Required task 1:
In the records, please replace "collectors" with "collected by" and leave everything else unchanged. Begin at the first line of the records and stop after the line that contains "genus: Podocarpus", returning only those lines.

Text extract:

○ ○ ○

Two Ways in Which Sola Scriptura is Rejected by Heretics

Wednesday, November 8, 2017

Should Christians Practice Yoga?

by Michael R. Burgos Jr., PhD

Yoga is one of the few Eastern religious practices that has made inroads into every day American life. It has been reported that over thirty-six million Americans practice yoga on regular basis,[1] many of whom undoubtedly profess Christianity. It is important for Christians to consider if this practice is compatible with a biblical worldview,[2] and therefore I will seek to answer this question biblically. 

The term “yoga” is derived from a Sanskrit verb meaning “to yoke.”[3] Yoga as a discipline, is designed to yoke the participant with a panentheistic world.[4] The notion a Christian might take the freedom that was purchased for them at the expense of the life of the Son of God and yoke it via yoga is incomprehensible. Paul wrote, “For freedom Christ has set us free; stand firm therefore, and do not submit again to a yoke of slavery.”[5] Within Hinduism and other vedic religions (e.g., Buddhism, Jainism) there isn’t a complete distinction between God and the creation. Rather, God is viewed as the soul of the creation and is therefore part of the creation. This view of God is in sharp conflict with the Christian faith since one of the most fundamental doctrines of the Bible is the distinction between the Creator and his creation.[6] The notion of being yoked in this manner ought to be disturbing to Christians since Paul told the church, “Do not be unequally yoked with unbelievers. For what partnership has righteousness with lawlessness? Or what fellowship has light with darkness?"[7]

But can’t a Christian participate in yoga without participating in its spiritual aspects? While there are those who claim to have ‘Christianized’ yoga, it is impossible to separate the practice from is eastern spiritual aspects. The many postures utilized within yoga are designed to be offerings to some of the many Hindu deities.[8] Consider the hand gesture entitled anjali mudra. The phrase is translated “prayer”[9] or “offering,”[10] This gesture is commonly accompanied with the pronunciation of namaste, which is defined as “I bow to you.”[11] According to yoga expert Aadil Palkhivala, “The gesture Namaste represents the belief that there is a Divine spark within each of us that is located in the heart chakra.” So too, the postures present in yoga are the sacrament of the vedic religions. That is, in the same way that Christians practice the ordinances of baptism and the Lord's Supper, Hindus practice yoga. One need only examine the Bhagavad Gita (a primary Hindu sacred text) to see that yoga and its postures are not merely exercise but rather an intrinsically religious practice. Subhas Tiwari, professor of yoga philosophy at Hindu University of America stated, 
The simple, immutable fact is that yoga originated from the Vedic or Hindu culture. Its techniques were not adopted by Hinduism, but originated from it...The effort to separate yoga from Hinduism must be challenged because it runs counter to the fundamental principles upon which yoga itself is premised…[12]
Tiwari concluded, “Yoga is Hinduism.”[13] Moreover, the breathing and meditation techniques that are part of yoga are intended to calm and empty the mind. This notion is the opposite of the Bible’s teaching on meditation. Biblical meditation is does not consist of emptying the mind, but rather filling it with the Word of God.[14]

The Bible tells us to avoid every appearance of evil,[15] and that we are to "Take no part in the unfruitful works of darkness, but instead expose them.”[16] All religions that are contrary to the Christian faith are of demonic origin,[17] and what pagans offer to their gods are actually offered to demons. Therefore, yoga is a practice that is demonically inspired. Yoga did not come from God, but rather God's enemies. What business then, does light have with darkness?

○ ○ ○

Material for this exercise:
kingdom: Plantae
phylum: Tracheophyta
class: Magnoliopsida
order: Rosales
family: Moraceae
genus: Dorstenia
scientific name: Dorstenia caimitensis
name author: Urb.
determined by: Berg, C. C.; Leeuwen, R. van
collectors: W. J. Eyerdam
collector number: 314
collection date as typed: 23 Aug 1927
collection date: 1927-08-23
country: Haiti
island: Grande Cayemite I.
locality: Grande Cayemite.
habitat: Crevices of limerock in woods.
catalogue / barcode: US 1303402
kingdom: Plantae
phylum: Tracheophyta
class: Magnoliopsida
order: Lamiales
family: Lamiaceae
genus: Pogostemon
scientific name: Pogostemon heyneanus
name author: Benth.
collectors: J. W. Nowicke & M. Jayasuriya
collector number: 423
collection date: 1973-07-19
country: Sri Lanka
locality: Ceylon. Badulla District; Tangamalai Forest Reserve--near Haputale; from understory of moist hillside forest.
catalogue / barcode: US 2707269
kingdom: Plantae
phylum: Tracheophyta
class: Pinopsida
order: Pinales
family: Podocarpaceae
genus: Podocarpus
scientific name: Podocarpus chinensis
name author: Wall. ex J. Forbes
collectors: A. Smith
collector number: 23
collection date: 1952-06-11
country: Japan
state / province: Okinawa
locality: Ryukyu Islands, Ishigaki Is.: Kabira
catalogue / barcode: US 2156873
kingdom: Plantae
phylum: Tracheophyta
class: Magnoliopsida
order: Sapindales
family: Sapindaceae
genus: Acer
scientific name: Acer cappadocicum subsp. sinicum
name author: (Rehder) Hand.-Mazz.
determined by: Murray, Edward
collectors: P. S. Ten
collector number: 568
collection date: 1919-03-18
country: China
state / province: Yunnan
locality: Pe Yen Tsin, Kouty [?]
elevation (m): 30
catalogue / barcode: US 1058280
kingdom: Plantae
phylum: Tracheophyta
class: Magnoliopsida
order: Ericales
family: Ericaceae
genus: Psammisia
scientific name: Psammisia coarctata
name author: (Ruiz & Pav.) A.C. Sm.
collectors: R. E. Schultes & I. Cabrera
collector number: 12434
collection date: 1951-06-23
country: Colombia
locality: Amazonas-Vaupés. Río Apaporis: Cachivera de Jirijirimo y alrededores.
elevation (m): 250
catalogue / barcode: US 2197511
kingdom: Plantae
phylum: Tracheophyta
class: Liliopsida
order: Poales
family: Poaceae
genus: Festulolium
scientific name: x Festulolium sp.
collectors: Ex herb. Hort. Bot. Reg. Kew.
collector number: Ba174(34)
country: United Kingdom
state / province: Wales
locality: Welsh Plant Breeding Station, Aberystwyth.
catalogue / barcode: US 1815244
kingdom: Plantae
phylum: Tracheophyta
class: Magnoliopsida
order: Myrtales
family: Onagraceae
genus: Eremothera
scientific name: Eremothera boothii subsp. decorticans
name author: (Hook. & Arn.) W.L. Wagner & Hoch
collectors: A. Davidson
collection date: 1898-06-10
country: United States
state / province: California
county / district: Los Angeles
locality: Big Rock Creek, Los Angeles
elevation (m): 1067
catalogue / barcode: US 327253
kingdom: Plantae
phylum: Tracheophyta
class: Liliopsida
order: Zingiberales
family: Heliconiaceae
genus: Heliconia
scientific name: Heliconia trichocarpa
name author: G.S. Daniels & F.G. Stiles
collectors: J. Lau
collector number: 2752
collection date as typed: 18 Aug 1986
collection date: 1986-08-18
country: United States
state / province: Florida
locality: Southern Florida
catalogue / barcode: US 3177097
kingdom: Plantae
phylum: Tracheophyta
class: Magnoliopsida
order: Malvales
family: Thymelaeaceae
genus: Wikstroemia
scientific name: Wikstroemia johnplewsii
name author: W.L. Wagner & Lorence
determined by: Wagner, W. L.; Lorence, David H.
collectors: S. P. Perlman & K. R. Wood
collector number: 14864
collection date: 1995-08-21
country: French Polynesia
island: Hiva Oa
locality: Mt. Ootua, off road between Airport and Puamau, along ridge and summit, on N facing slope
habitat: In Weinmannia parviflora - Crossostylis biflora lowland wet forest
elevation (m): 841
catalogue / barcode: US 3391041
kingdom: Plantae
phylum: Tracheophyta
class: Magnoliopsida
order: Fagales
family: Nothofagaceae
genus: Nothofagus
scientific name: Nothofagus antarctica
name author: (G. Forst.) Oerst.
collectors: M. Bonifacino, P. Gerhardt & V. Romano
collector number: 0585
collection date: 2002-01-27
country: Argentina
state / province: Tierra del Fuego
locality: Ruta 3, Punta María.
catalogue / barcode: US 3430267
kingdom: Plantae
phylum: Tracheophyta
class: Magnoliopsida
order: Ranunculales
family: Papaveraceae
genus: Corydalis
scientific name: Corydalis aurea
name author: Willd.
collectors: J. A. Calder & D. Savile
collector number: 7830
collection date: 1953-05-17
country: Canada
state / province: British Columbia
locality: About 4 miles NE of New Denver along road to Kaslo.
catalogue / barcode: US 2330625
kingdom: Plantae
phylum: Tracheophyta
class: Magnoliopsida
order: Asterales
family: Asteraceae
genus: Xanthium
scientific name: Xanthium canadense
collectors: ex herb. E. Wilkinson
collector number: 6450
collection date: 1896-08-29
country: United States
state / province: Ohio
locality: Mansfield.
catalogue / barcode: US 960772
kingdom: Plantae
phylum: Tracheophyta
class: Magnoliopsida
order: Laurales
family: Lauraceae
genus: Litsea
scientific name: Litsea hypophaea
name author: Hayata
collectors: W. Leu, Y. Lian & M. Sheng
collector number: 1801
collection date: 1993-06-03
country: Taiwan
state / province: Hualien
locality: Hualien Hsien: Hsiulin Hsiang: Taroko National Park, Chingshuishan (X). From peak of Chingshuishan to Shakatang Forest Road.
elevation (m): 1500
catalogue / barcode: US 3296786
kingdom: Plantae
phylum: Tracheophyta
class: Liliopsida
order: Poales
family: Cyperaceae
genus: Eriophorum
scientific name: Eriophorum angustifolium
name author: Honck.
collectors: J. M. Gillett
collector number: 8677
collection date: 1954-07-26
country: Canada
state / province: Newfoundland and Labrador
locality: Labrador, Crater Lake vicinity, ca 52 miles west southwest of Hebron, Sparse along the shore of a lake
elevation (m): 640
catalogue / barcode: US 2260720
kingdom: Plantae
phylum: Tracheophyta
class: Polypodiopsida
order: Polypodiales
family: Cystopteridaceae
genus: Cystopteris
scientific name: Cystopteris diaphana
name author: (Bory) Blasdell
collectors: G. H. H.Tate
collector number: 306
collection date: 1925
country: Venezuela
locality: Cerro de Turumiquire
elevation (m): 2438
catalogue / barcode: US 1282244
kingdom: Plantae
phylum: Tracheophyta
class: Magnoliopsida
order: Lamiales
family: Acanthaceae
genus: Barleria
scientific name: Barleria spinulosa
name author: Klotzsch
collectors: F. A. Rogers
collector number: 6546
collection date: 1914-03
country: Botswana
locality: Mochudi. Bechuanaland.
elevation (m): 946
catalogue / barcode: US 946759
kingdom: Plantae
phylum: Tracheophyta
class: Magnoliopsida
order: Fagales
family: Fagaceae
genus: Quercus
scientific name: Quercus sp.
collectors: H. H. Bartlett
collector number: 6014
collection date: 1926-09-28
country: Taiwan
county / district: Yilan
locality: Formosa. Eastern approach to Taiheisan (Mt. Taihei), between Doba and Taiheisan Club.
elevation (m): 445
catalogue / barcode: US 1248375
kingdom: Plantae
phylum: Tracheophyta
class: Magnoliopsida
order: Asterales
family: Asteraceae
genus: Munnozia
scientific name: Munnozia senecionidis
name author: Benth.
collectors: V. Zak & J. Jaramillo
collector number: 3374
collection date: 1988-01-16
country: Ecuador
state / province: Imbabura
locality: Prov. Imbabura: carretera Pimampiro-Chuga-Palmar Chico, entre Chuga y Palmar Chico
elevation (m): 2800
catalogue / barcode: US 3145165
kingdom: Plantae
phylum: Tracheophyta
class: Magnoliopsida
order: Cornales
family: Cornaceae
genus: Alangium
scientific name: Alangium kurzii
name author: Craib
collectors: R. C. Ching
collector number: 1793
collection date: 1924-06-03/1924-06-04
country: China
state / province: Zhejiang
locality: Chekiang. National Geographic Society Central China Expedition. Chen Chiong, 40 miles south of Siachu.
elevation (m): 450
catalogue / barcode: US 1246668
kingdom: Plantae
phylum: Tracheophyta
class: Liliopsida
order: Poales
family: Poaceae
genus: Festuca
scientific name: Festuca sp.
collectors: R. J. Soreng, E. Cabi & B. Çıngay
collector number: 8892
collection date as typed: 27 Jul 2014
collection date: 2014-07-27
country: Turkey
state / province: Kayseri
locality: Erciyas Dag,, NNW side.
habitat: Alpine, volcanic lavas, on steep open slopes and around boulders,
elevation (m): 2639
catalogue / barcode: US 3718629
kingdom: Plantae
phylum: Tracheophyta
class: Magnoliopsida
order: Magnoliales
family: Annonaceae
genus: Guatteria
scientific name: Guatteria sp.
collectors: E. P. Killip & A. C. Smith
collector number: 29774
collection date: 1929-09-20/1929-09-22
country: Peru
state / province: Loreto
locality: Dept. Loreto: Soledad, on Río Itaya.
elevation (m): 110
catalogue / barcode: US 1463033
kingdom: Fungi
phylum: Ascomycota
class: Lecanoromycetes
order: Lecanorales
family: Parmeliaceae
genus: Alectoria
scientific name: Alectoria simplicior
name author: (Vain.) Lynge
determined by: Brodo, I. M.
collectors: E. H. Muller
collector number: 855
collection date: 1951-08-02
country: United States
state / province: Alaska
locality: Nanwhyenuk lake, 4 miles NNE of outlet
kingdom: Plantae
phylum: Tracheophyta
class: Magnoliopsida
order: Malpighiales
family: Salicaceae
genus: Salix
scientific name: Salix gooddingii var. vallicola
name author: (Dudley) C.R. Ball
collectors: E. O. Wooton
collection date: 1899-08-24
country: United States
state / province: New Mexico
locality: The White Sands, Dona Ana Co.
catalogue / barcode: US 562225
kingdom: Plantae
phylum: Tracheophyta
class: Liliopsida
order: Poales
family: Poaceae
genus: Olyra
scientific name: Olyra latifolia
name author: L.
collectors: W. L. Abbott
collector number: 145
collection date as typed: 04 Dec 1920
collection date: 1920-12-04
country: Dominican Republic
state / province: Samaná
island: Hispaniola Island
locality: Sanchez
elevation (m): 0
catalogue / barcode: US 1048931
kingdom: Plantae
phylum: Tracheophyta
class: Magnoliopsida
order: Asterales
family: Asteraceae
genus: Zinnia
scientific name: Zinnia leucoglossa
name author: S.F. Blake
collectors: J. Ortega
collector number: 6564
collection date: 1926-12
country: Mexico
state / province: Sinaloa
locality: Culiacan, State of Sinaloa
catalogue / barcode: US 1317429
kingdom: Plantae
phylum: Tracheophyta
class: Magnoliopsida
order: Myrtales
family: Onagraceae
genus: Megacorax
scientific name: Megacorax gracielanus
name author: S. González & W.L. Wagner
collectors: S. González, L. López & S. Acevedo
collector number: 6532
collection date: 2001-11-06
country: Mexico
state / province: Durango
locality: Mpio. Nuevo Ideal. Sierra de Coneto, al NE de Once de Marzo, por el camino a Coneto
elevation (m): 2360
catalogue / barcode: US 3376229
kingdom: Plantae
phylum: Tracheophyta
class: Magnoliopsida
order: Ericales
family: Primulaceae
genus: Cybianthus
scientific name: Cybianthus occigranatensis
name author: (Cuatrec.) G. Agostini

○ ○ ○

Required task 2:
Reproduce word for word the passage of the yoga article that begins at the words "by Michael R." and stops after "this question biblically.".

Written solution 1:
kingdom: Plantae
phylum: Tracheophyta
class: Magnoliopsida
order: Rosales
family: Moraceae
genus: Dorstenia
scientific name: Dorstenia caimitensis
name author: Urb.
determined by: Berg, C. C.; Leeuwen, R. van
collected by: W. J. Eyerdam
collector number: 314
collection date as typed: 23 Aug 1927
collection date: 1927-08-23
country: Haiti
island: Grande Cayemite I.
locality: Grande Cayemite.
habitat: Crevices of limerock in woods.
catalogue / barcode: US 1303402
kingdom: Plantae
phylum: Tracheophyta
class: Magnoliopsida
order: Lamiales
family: Lamiaceae
genus: Pogostemon
scientific name: Pogostemon heyneanus
name author: Benth.
collected by: J. W. Nowicke & M. Jayasuriya
collector number: 423
collection date: 1973-07-19
country: Sri Lanka
locality: Ceylon. Badulla District; Tangamalai Forest Reserve--near Haputale; from understory of moist hillside forest.
catalogue / barcode: US 2707269
kingdom: Plantae
phylum: Tracheophyta
class: Pinopsida
order: Pinales
family: Podocarpaceae
genus: Podocarpus

Written solution 2:
by Michael R. Burgos Jr., PhD

Yoga is one of the few Eastern religious practices that has made inroads into every day American life. It has been reported that over thirty-six million Americans practice yoga on regular basis,[1] many of whom undoubtedly profess Christianity. It is important for Christians to consider if this practice is compatible with a biblical worldview,[2] and therefore I will seek to answer this question biblically.